There will be a clogged pipeline. An associate pileup. A collision of classes.

The terms surfaced in a National Law Journal article on the problems of deferred start dates. And some of the experts interviewed are raising the possibility that the pushed-back start dates will turn into withdrawn job offers, causing further career havoc.

At Morrison & Foerster, there are two deferred start dates for 2009 grads: Some associates have been asked to start in April 2010 and others in January 2011. (Some will still be able to start in November 2009.) Law firm chairman Keith Wetmore thinks the push-back start-date phenomenon is likely to stretch into the future. “I have a theory that we may have several years where the so-called ‘first-year class’ will have people with varying graduation dates,” he told the National Law Journal.

The news is bad for current law students, according to data from the National Association for Law Placement.
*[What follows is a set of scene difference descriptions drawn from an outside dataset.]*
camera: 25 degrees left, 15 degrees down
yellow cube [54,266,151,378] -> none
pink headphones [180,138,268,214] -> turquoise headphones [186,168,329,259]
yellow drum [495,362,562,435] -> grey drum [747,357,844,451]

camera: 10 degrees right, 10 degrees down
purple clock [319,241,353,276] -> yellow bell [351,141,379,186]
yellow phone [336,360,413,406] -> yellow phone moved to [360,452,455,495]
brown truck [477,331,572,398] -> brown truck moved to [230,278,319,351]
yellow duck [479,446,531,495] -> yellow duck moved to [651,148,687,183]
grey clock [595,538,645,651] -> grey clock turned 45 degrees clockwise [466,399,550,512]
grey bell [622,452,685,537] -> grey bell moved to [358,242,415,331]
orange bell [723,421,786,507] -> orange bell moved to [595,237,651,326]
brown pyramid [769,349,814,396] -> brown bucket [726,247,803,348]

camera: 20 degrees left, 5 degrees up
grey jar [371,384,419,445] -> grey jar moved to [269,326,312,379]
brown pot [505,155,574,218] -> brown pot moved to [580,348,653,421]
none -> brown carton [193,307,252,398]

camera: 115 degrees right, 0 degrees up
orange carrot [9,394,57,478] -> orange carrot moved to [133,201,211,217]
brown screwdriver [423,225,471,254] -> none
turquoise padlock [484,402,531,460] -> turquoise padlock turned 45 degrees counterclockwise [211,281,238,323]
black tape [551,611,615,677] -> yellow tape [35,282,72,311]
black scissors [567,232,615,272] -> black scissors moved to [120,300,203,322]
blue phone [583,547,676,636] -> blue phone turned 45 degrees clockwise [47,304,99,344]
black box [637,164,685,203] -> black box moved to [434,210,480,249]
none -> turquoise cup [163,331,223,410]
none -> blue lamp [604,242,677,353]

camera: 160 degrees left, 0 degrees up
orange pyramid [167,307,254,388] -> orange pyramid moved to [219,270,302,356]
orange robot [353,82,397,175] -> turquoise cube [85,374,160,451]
The median number of summer job offers made at law firms with more than 700 lawyers has fallen from 30 for the class of 2009 to 18.5 for the class of 2010.

Next year’s graduates will also be hurting. NALP executive director James Leipold tells the NLJ that he expects a “collision of classes” as new grads in 2010 compete for jobs with this year’s graduates. And he warns that 2009 graduates with deferred start dates could get more bad news.

“It’s hard to imagine they’ll be able to start all these people when they say they can,” Leipold told the NLJ. “A law firm that’s deferring people might not even exist in the future.”

Bruce MacEwen, who edits the blog Adam Smith, Esq., says most law firms won’t need all of their deferred associates. Those graduates with longer start dates are most at risk, he told the legal newspaper.

“If a firm is delaying for a year, it’s saying, ‘We have no idea what things will look like,’ ” he said.

Updated at 2:38 p.m. to clarify that some Morrison & Foerster associates will be able to start in November.